Records to use

*** Block opens ***

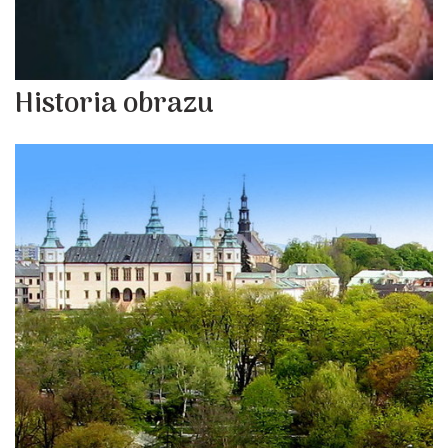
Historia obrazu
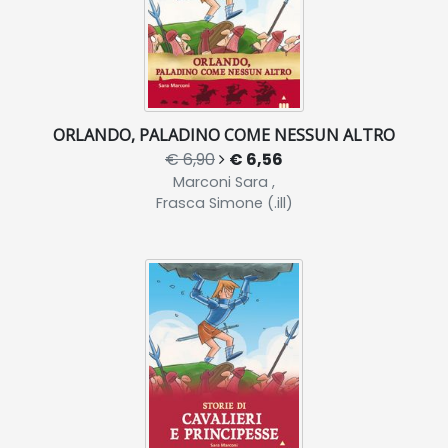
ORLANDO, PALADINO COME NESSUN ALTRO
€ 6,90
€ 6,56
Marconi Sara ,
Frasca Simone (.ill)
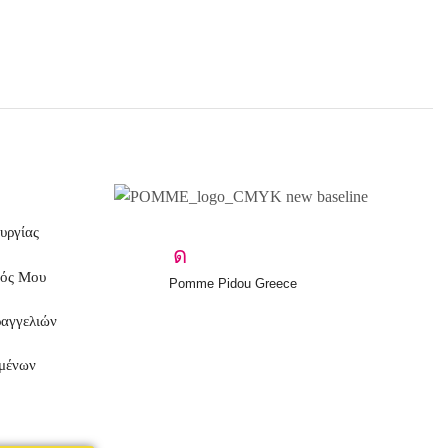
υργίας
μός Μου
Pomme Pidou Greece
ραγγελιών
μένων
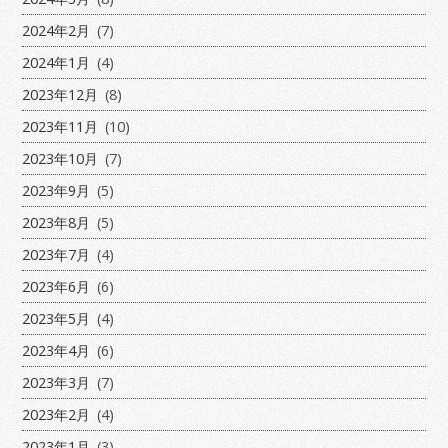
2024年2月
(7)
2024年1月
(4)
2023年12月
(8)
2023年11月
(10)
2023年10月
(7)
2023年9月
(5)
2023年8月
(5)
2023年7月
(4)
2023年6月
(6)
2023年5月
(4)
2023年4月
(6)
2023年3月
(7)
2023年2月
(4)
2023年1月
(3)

*** Block closes ***
*** Block opens ***

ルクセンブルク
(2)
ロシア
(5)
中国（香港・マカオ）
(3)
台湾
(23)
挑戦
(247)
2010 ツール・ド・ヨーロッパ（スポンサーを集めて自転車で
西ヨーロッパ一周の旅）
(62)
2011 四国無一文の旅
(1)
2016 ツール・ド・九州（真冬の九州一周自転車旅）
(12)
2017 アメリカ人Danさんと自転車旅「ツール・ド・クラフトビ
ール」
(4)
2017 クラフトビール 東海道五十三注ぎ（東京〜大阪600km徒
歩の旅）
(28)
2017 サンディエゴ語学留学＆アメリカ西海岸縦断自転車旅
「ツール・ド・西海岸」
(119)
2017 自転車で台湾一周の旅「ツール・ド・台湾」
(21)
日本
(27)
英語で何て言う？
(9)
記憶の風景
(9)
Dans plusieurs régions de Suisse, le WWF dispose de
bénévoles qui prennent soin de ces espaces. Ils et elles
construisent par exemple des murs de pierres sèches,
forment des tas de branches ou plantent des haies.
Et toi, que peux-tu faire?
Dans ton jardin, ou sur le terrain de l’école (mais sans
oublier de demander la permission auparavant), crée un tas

*** Block closes ***

Task goal
Report how many lines in the listing include the word "Dans". Give nothing but the count.

Your response
2